Well BlueHat is officially over, although I’m still in meetings - I’ll post some details and some of the photos later. Meanwhile I’ve been meeting a lot with the security teams (as you probably would have guessed). I did end up getting quite a lot of technical meat out of them, most of which is for a later date, but two things in particular struck my interest because they were things I personally had gotten wrong over the last few months, and I wanted to correct myself before someone else did.

The first is that somewhere, at some point, someone mentioned that the bug was closed in IE7.0 that allowed webpages that did not set charsets to be framed and inherit the charset of the parent frame. Alas, it has not been fixed. Someone told me or maybe it was on a blog somewhere, perhaps. At any rate I didn’t attempt to verify for myself. So I’m pretty sure at some point I mentioned it on the forums or on the blog but anyway, it’s not fixed. Initially, as I found this out, I thought, “Whoah, that’s bad.” But as I talked with the MS guys, I realized it’s really not that bad if you take in context of the situation it has to manifest itself.

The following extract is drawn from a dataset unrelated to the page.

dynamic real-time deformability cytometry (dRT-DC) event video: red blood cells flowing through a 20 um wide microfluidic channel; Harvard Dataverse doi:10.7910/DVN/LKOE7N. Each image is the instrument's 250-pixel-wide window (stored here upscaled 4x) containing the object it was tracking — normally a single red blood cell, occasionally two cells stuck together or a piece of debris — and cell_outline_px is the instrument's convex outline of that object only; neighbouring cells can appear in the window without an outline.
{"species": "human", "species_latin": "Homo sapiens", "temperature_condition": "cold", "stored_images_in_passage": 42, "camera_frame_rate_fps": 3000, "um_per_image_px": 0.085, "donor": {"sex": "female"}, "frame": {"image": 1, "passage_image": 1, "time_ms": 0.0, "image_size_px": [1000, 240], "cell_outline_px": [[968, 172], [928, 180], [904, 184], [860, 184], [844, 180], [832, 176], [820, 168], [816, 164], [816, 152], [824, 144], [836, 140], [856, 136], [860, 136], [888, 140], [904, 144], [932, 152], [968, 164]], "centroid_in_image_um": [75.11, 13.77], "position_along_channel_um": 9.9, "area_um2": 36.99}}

For that bug to work it has to be a site that you cannot find XSS in (otherwise why bother with this convoluted method)? So that leaves the remaining 20% or whatever percentage of sites you cannot XSS directly or whatever the real number is, 10%… whatever. Then that same site needs to omit no charset. That leaves a pretty damned small number right there. Then you have to also find some way to inject some text on the page that would otherwise be blocked if it were traditional XSS. So yeah, while this does have some potential for exploitation it’s pretty damned statistically insignificant from what I can tell in how many additional sites it would allow you to XSS. Still, it needs to be fixed and the MS guys are indeed fixing it, but I’m not going to run screaming through the streets over that one.

The second mistake I’m sure I’ve made at some point was surrounding HTTPOnly. I’ve heard from a lot of different people that HTTPOnly cookies can be read by XMLHTTPRequest. Stupidly, I told MS that without blinking an eye having never verified it for myself. Thankfully they went and verified, and whoops, I was mis-informed. After they nicely told me I was on crack I went and figured out what was going on. That is true in Firefox, but Firefox doesn’t support HTTPOnly yet anyway, so who cares? IE quietly and nicely ignores those headers as it should. So while I’m sure other people blindly believe HTTPOnly is broken in IE7.0, I’m pretty certain unless you can somehow trigger the TRACE method again inside XMLHTTPRequest, it’s not broken by what we know today - I won’t speak for tomorrow, though. :)

I feel better now that I’ve set the story straight on that. Anyway, this isn’t the only thing I got out of the conference - don’t worry, but it was probably the most urgent thing for me to take care of talking about.

3 Responses to “BlueHat Errata”

  1. RSnake Says:

    Even minutes after I posted this I found a real world example of the iframe charset parent inheritance problem in IE7.0 posted on the forums for anyone curious to see the issue in the wild:,11051#msg-11396

  2. Wladimir Palant Says:

    The thing is - usually you fight XSS by encoding entities. But with UTF-7 you don’t need to use any characters that will be encoded, nobody thinks twice before letting + and - pass through unchanged. So: no, I don’t think the charset inheritance issue is a minor one. It will make lots of sites that are properly encoding entities vulnerable only because they didn’t bother to set a charset.

    As to reading out cookies with XMLHttpRequest in Firefox - you mean that Set-Cookie response header can be read? Since HTTPOnly is now implemented this is in fact a bug. I couldn’t find an existing bug on this so I filed one:

  3. XJ Says:

    Set-Cookie response header (which contains HTTPOnly cookies) can also be read in IE6, IE7 not tested.